> **What is required**
Rewrite the lines starting at the one containing "collectors: U. T. Waterfall" and ending at the last line, swapping "locality" for "site" and keeping everything else the same. Leave out the pictures.

+===+

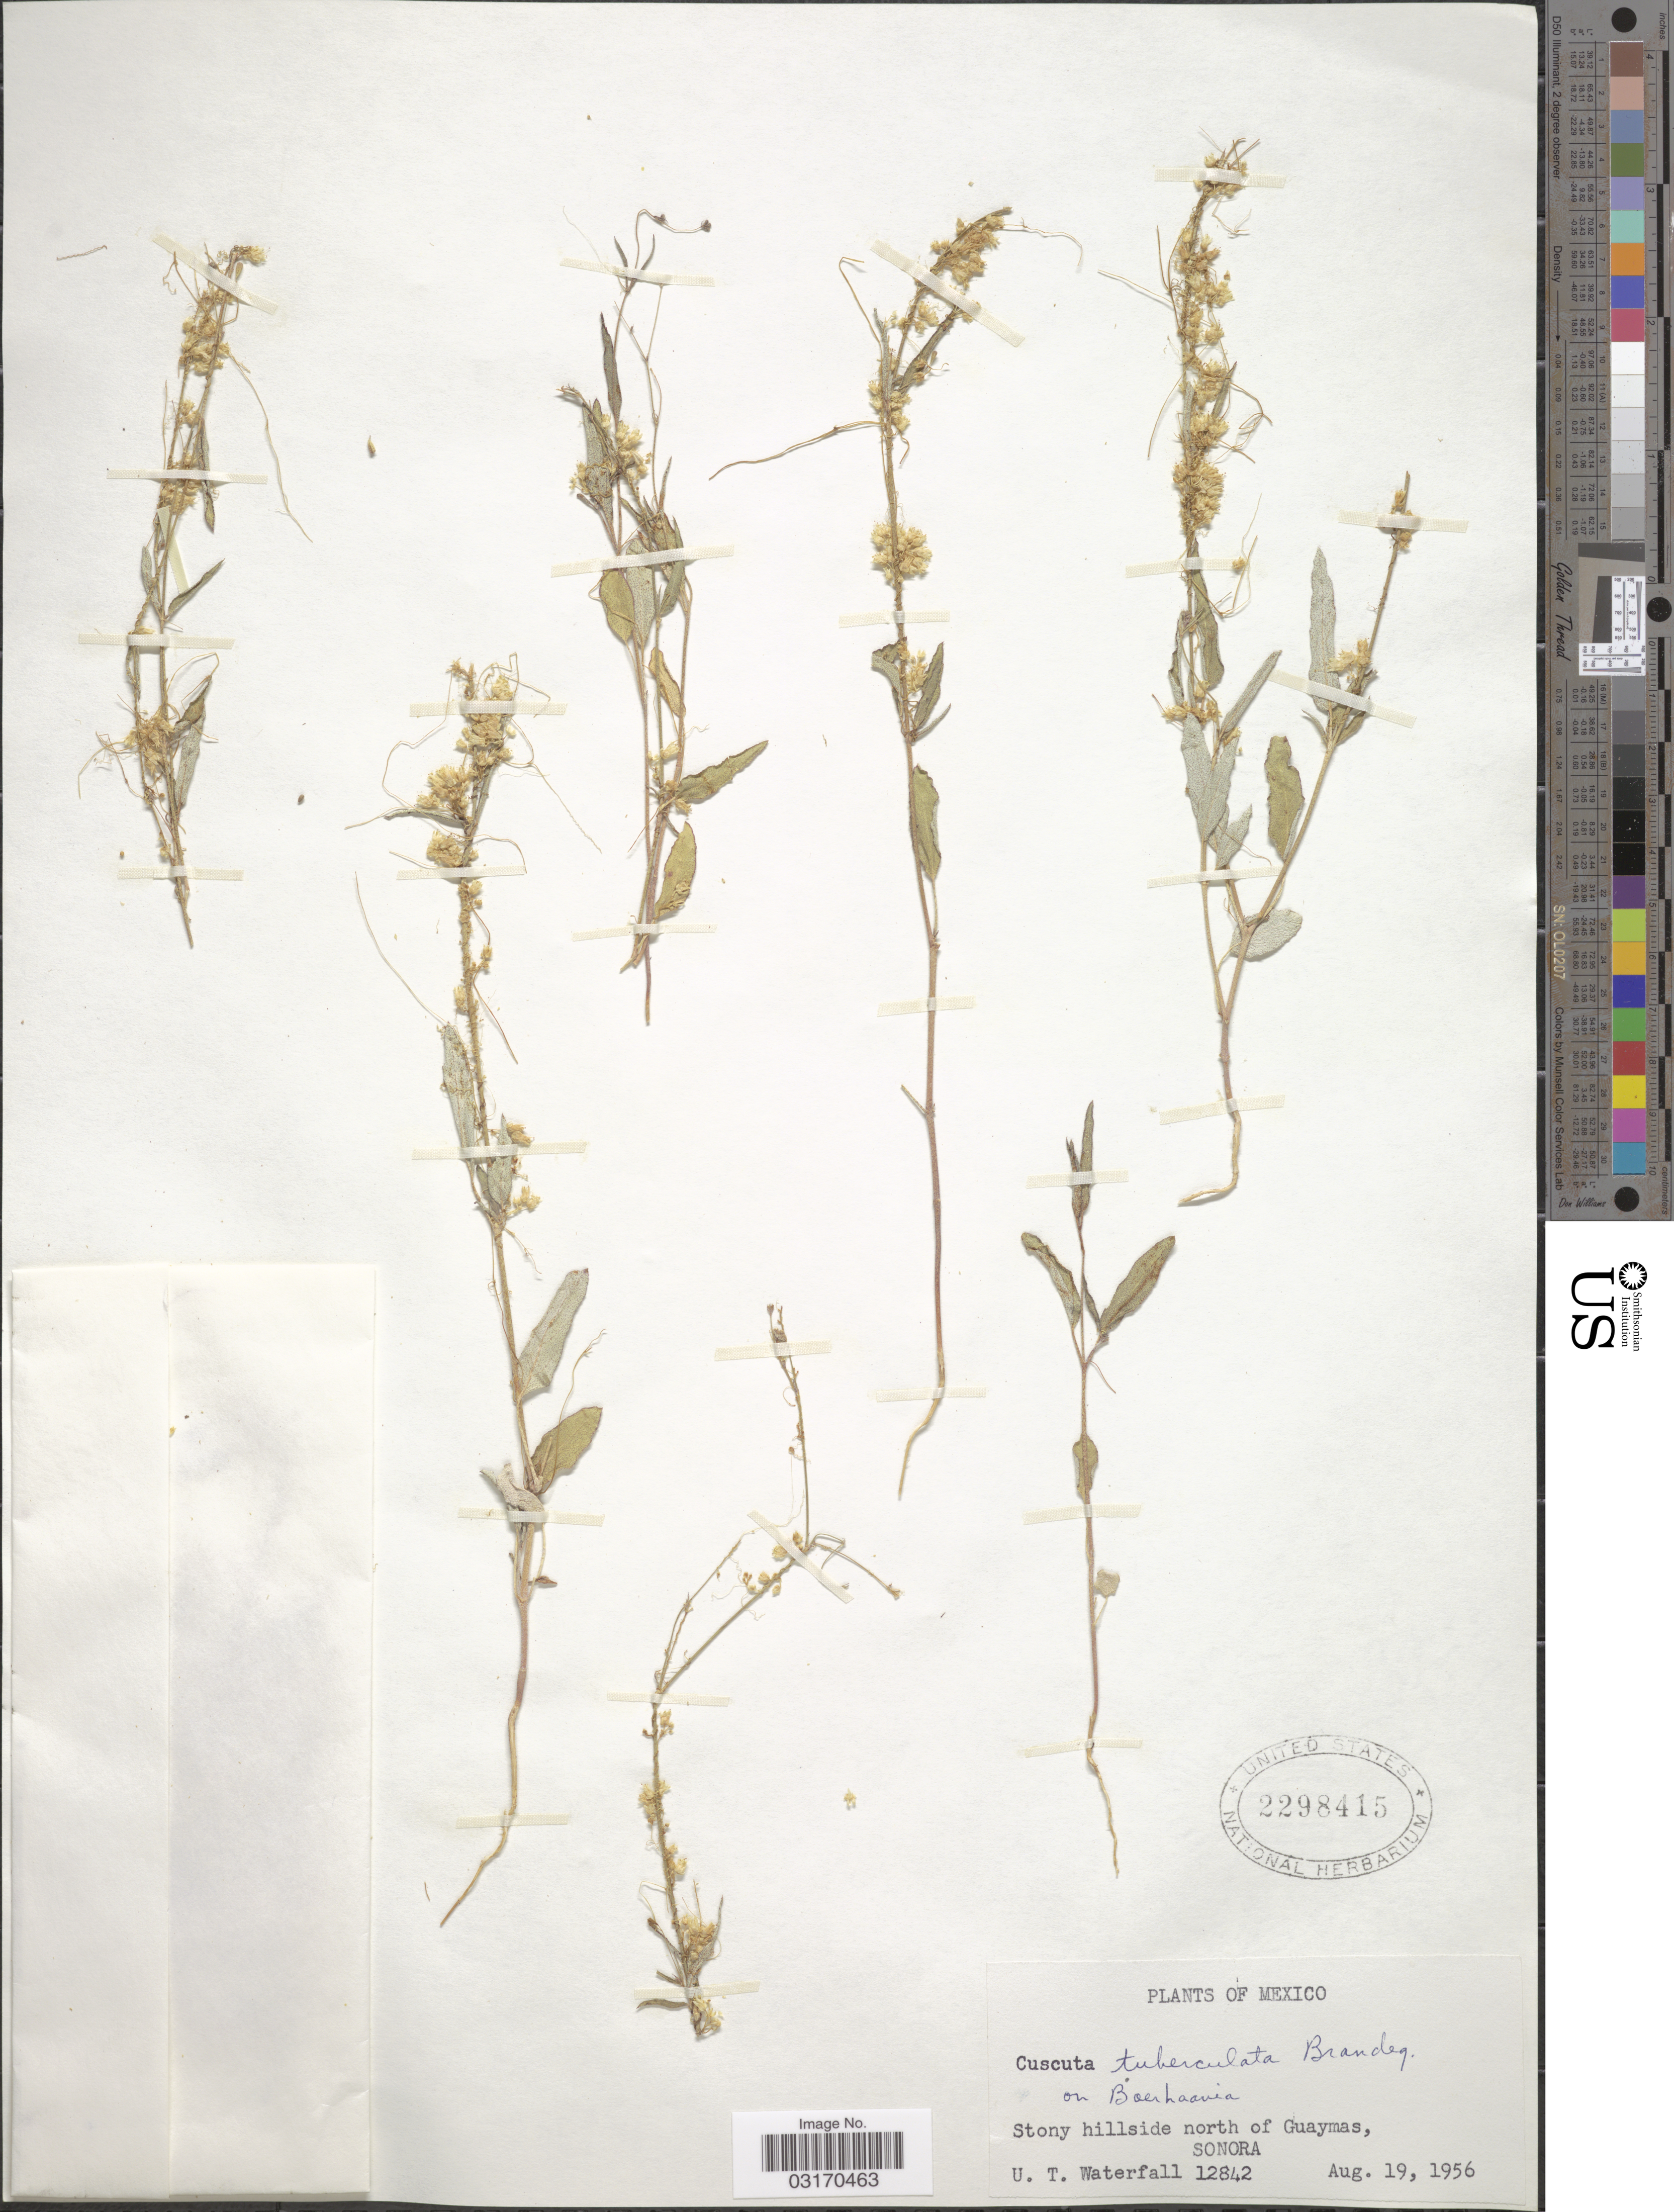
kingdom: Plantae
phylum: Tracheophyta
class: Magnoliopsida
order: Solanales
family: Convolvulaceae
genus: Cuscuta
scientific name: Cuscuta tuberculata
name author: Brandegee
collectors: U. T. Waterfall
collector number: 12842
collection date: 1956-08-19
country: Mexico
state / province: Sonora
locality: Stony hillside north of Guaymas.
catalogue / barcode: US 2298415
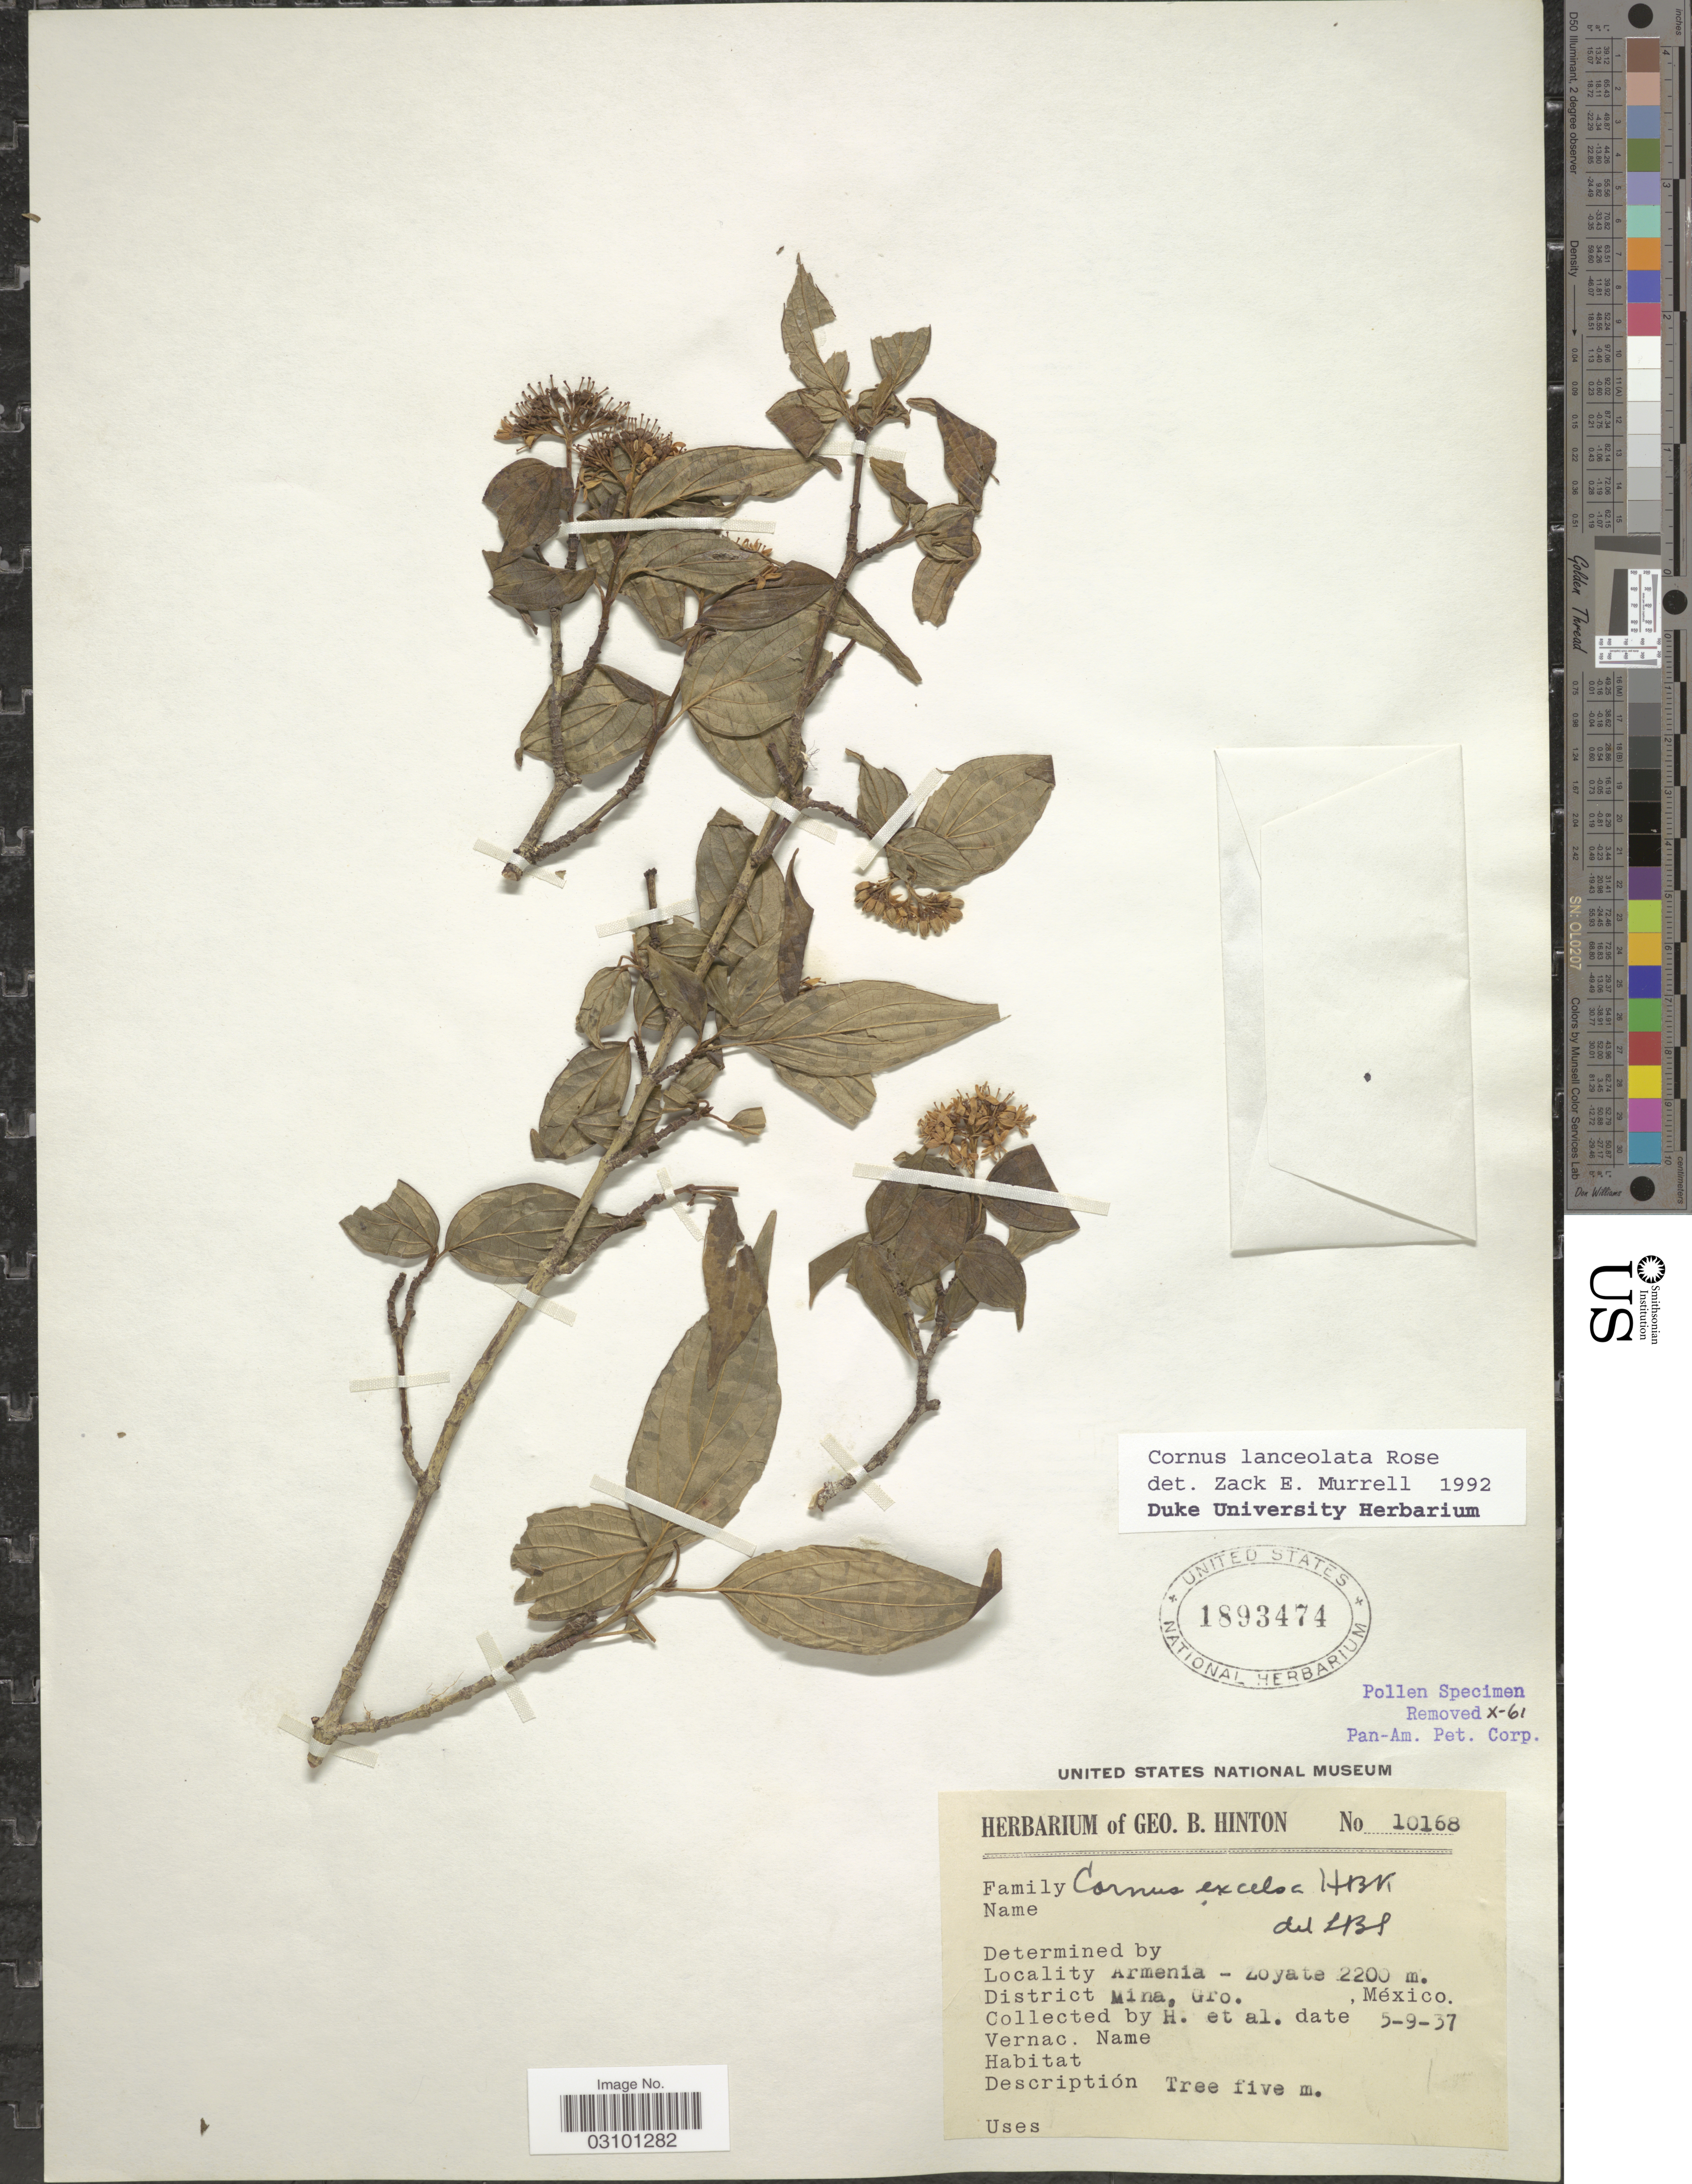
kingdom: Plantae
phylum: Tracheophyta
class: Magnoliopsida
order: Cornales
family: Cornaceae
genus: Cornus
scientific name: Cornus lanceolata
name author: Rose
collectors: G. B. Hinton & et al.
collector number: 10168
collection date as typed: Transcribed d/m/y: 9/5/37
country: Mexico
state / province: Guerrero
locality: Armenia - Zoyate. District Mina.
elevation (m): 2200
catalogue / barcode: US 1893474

+===+

> **Reply to the exercise**
collectors: U. T. Waterfall
collector number: 12842
collection date: 1956-08-19
country: Mexico
state / province: Sonora
site: Stony hillside north of Guaymas.
catalogue / barcode: US 2298415
kingdom: Plantae
phylum: Tracheophyta
class: Magnoliopsida
order: Cornales
family: Cornaceae
genus: Cornus
scientific name: Cornus lanceolata
name author: Rose
collectors: G. B. Hinton & et al.
collector number: 10168
collection date as typed: Transcribed d/m/y: 9/5/37
country: Mexico
state / province: Guerrero
site: Armenia - Zoyate. District Mina.
elevation (m): 2200
catalogue / barcode: US 1893474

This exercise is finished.